Citizen Science Platforms & Organizations
On this page, you'll find a list of citizen science platforms and organizations.
Citizen Science (.gov)
Link: Citizen Science
Summary: Government portal where individuals can get involved with federally funded science projects or where federal scientists can list their projects to get citizen science help.
About: “CitizenScience.gov is an official government website designed to accelerate the use of crowdsourcing and citizen science across the U.S. government. The site provides a portal to three key components: a catalog of federally supported citizen science projects, a toolkit to assist federal practitioners with designing and maintaining their projects, and a gateway to a community of hundreds of citizen science practitioners and coordinators across government as called for in the Crowdsourcing and Citizen Science Act of 2016 (15 USC 3724). You can learn more about the activities of the Federal Community of Practice on Crowdsourcing and Citizen Science in this two-page overview document.”
Summary: SciStarter is a platform that aggregates citizen science projects from multiple sites, with a search interface that helps users find projects in their geographic area and area of interest.
About: “SciStarter is a globally acclaimed, online citizen science hub where more than 3,000 projects, searchable by location, topic, age level, etc, have been registered by individual project leaders or imported through partnerships with federal governments, NGOs, and universities. As a research affiliate of NCSU and ASU, and a popular citizen science portal, SciStarter hosts an active community of close to 100,000 registered citizen scientists and millions of additional site visitors. Hundreds of citizen science projects use SciStarter's NSF-supported APIs to help citizen scientists earn credit for their participation in their SciStarter dashboard, across projects and platforms. These features enable SciStarter's partners (libraries, schools, museums, Girl Scouts and more) to catalyze customized citizen science pathways and track and support the progress of their communities through SciStarter. SciStarter also supports researchers in managing projects, including best practices for engaging participant partners.”

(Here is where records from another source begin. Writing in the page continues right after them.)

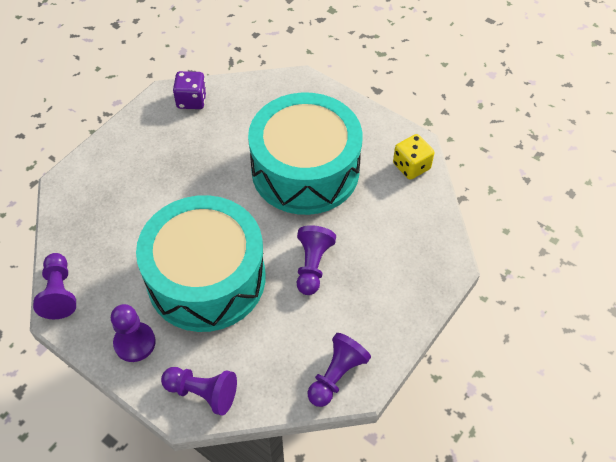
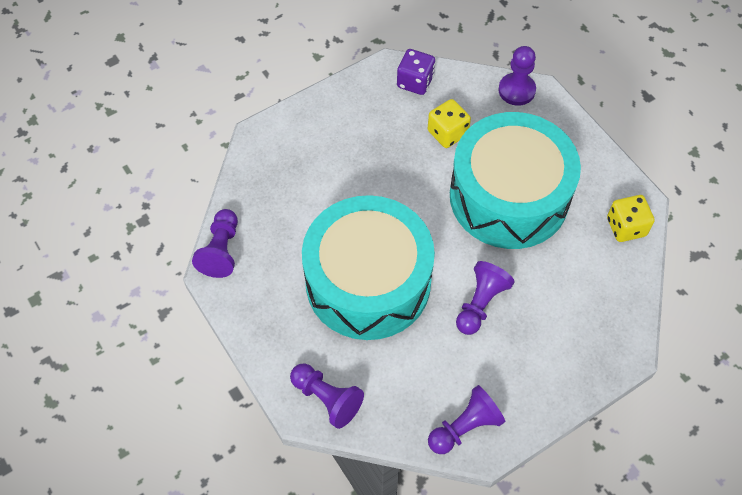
camera: 20 degrees right, 5 degrees up
(135, 343) = (277, 325): purple pawn -> purple pawn (516, 90)
(234, 134) = (447, 133): none -> yellow dice

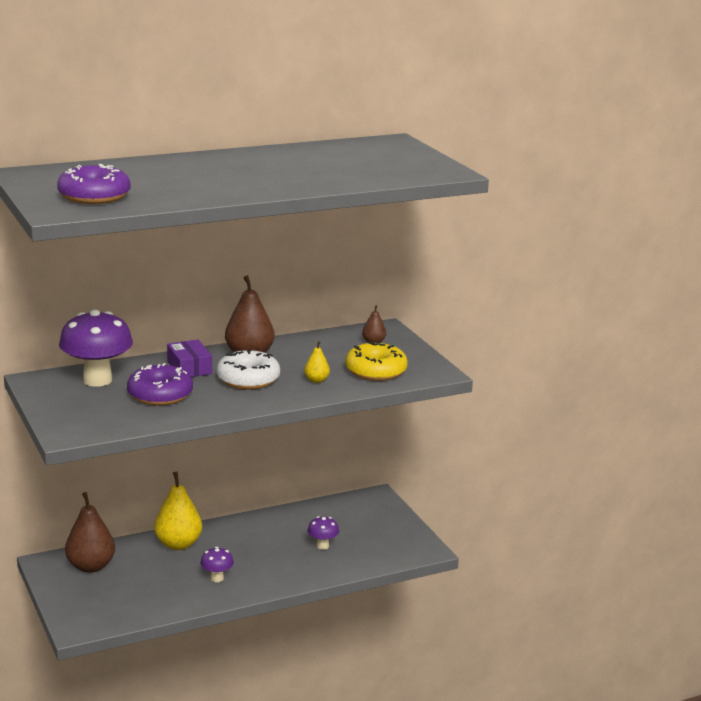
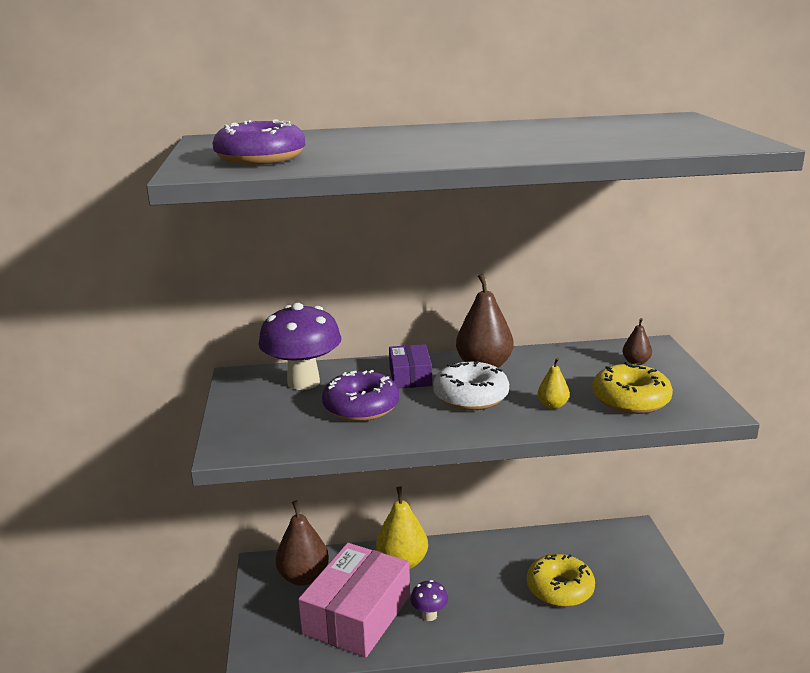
camera: 20 degrees right, 0 degrees up
(153, 586) = (357, 614): none -> pink box
(322, 546) = (560, 589): purple mushroom -> yellow donut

About: “The Zooniverse is the world’s largest and most popular platform for people-powered research. This research is made possible by volunteers — more than a million people around the world who come together to assist professional researchers. Our goal is to enable research that would not be possible, or practical, otherwise. Zooniverse research results in new discoveries, datasets useful to the wider research community, and many publications.”
NASA Citizen Science Projects
Summary: On this website, NASA has a list of projects that non-NASA scientists can get involved with, including non-scientists and non-experts. The website is an aggregate of NASA affiliated projects across disciplines and from different NASA labs and research groups across the country.
AGU’s Thriving Earth Exchange
About: “AGU’s Thriving Earth Exchange program connects communities with scientists and supports them as they work together to tackle local challenges related to natural hazards, natural resources, and climate change.” “Thriving Earth Exchange strengthens and enhances collaboration among communities, scientists, and partner organizations so that all communities can build healthy, resilient, thriving, just, and ecologically responsible futures.”
UC Davis Center for Community & Citizen Science
Link: UC Davis
About: “Based on a foundation of research excellence, the Center helps scientists, communities, and citizens collaborate on science to address environmental problems as a part of civic life.”